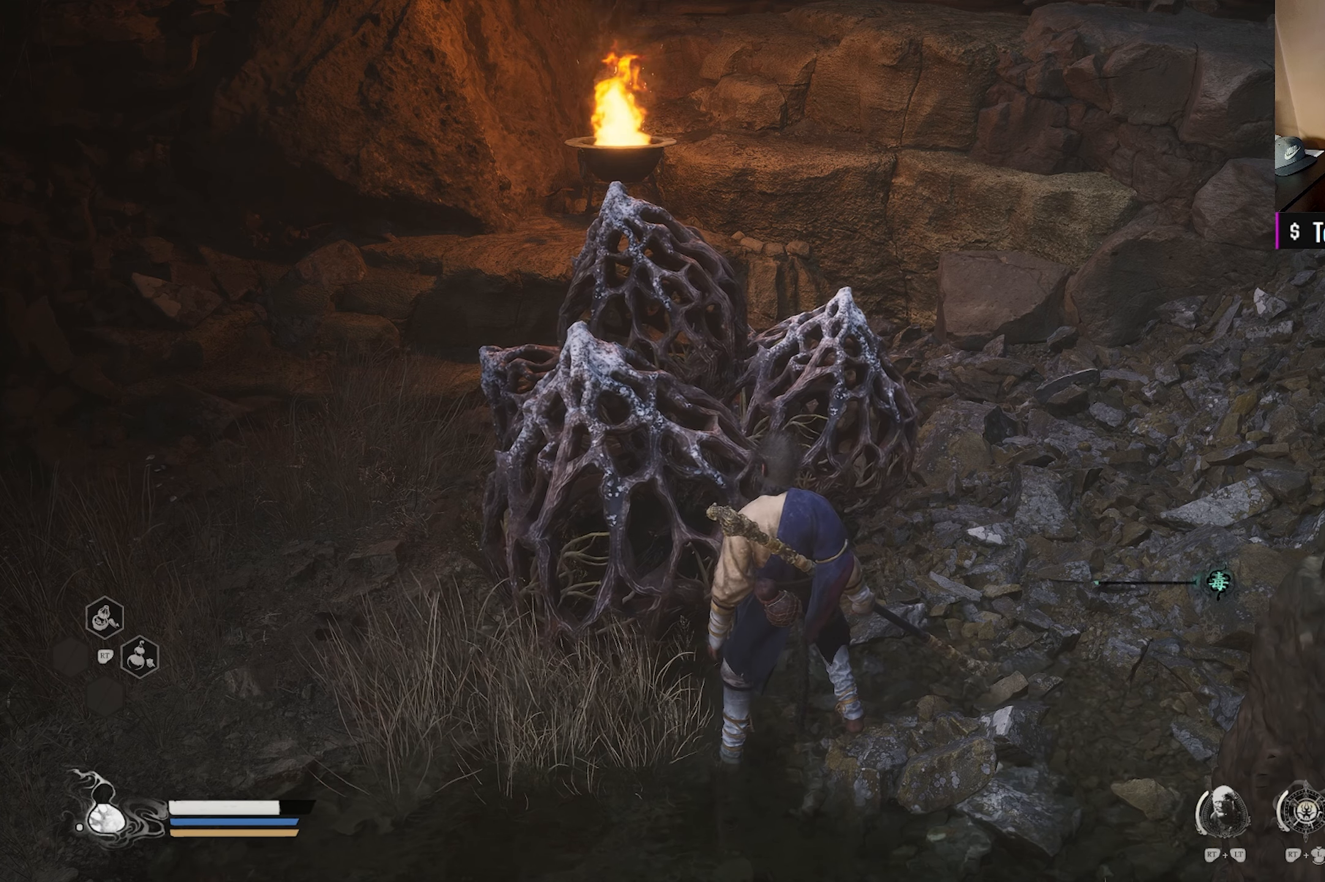
{"buttons": [], "left_stick": "center", "right_stick": "center", "events": []}
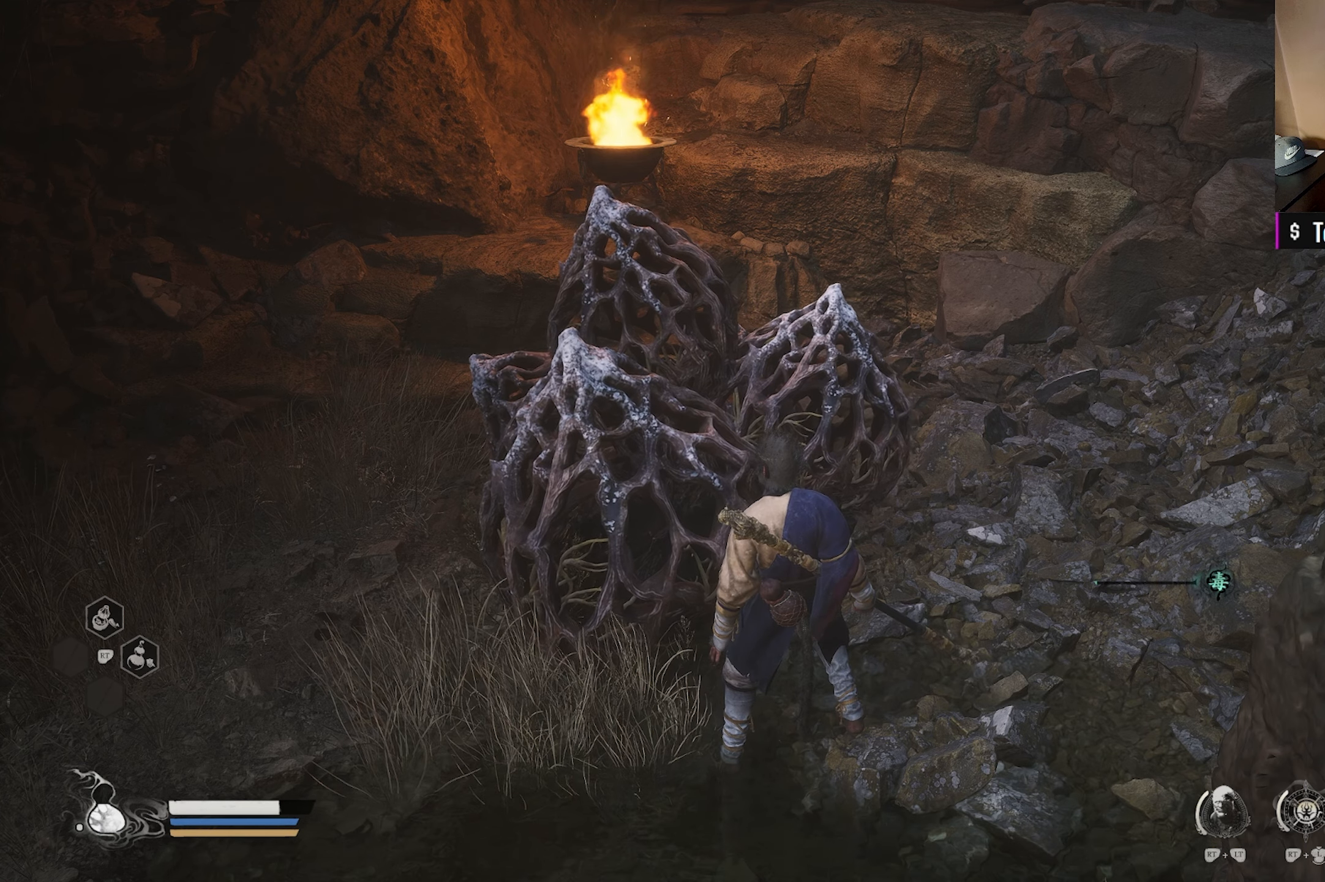
{"buttons": [], "left_stick": "center", "right_stick": "center", "events": []}
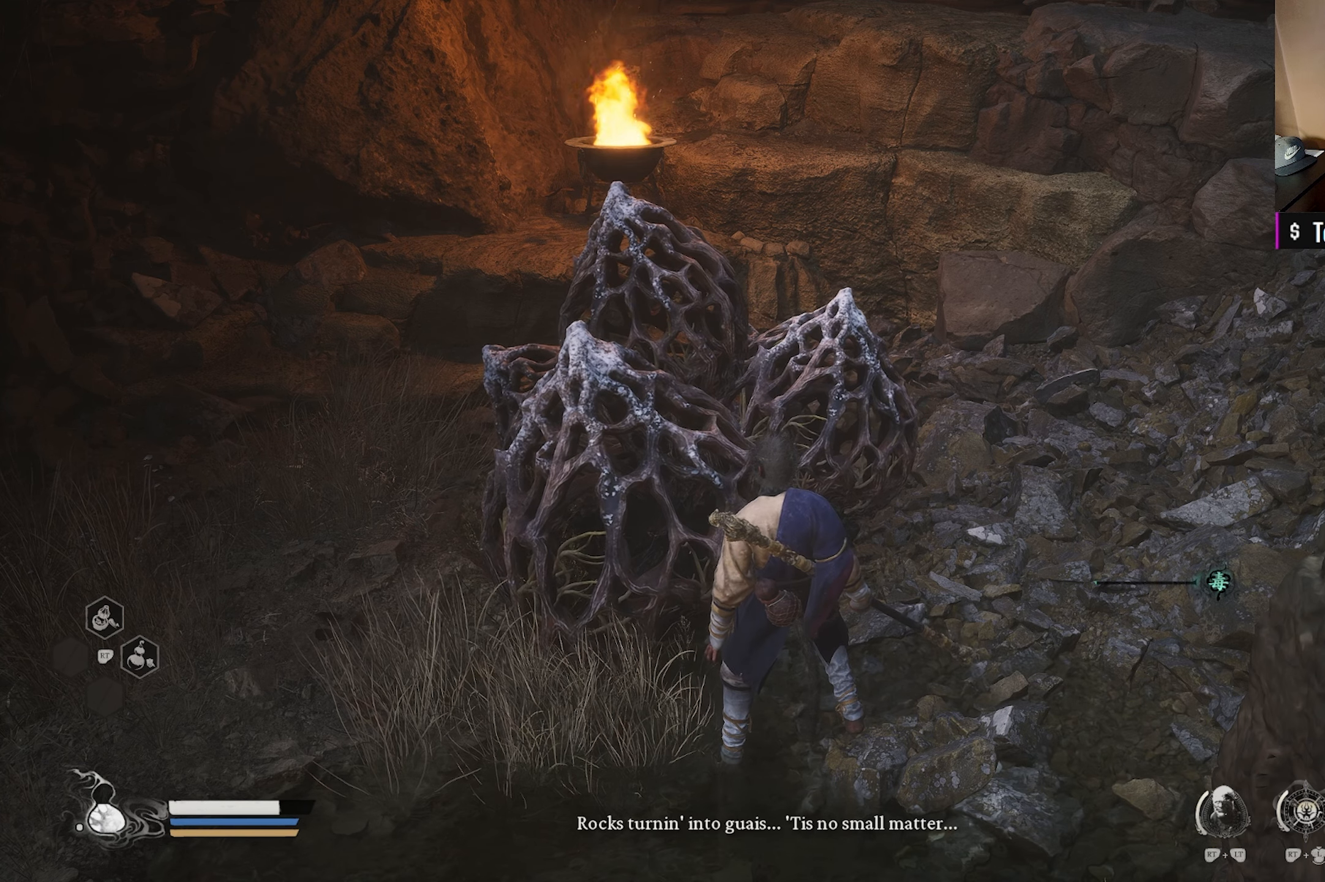
{"buttons": [], "left_stick": "center", "right_stick": "center", "events": [[300, "A", "down"], [450, "A", "up"]]}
********
◆ ABOUT THIS EXERCISE:
In your answer, repeat the material above in full, exactly, and without its pictures.

◆ WRITTEN REPLY:
{"buttons": [], "left_stick": "center", "right_stick": "center", "events": []}
{"buttons": [], "left_stick": "center", "right_stick": "center", "events": []}
{"buttons": [], "left_stick": "center", "right_stick": "center", "events": [[300, "A", "down"], [450, "A", "up"]]}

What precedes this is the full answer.